I could be wrong . He might have just had enough sobriety to allow enough reflection to realize how bad he is screwing up. 

I believe that if you continue to show the strength that you have shown you will have no regrets . you aren't afraid to take control of your life. your daughter has an excellent mom . and you have an excellent self . I'm very sorry for what you are experiencing but I must say that you make me smile . I so wish more people would act with your resoluteness. 

I hope you have a good day . 
_Posted via Mobile Device_


----------



## EleGirl (Dec 3, 2011)

You need to see an attorney before you move out. Staying somewhere for a few days is ok. But actually moving out needs to be planned with an attorney. 

Now I doubt your husband will do this as he does not seem to care, but if you move out with your child he can get a court order for you to return your child to the family home.
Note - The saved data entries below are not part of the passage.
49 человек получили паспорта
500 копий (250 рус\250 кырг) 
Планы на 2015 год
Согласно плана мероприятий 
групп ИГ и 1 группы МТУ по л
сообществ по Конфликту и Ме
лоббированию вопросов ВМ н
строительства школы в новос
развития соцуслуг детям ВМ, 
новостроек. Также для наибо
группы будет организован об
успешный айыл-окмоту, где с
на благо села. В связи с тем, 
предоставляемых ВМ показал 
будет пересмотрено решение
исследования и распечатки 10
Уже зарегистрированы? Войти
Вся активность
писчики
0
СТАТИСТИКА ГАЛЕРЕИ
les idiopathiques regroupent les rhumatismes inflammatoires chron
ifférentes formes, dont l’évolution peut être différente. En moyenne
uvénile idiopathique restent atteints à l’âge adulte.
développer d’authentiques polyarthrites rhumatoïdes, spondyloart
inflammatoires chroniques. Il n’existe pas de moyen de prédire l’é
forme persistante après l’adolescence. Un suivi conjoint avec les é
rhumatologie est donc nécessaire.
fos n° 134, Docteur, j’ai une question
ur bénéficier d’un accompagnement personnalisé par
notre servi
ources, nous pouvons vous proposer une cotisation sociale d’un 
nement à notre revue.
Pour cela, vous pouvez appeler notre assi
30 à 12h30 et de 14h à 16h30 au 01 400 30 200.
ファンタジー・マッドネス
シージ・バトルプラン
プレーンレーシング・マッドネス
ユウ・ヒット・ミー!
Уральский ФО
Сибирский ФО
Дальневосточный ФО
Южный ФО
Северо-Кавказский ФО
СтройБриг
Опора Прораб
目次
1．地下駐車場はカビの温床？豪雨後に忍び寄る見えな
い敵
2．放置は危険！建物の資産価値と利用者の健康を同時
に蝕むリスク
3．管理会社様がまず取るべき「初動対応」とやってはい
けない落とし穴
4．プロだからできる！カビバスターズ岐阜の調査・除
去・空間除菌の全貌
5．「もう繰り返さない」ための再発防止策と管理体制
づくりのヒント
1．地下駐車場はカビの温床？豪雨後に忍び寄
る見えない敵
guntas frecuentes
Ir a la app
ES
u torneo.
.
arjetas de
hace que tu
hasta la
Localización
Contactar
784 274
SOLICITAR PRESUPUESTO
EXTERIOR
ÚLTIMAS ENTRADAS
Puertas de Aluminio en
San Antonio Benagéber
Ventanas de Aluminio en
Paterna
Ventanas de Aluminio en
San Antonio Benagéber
This is what happened with me. So be careful.


----------



## Stretch (Dec 12, 2012)

Vows are worthless. They are more like an acknowledgement that some lawyer(s) will make a lot of money off you.

Took 22 years for my legal bill to come due but they all seem to come due. My WAW's vows were lies. She is incapable of promising anything or being honest with a partner. A breach of contract and I am going to get the bill, BS.

Learn from the past, live an awesome current and future,
Stretch


----------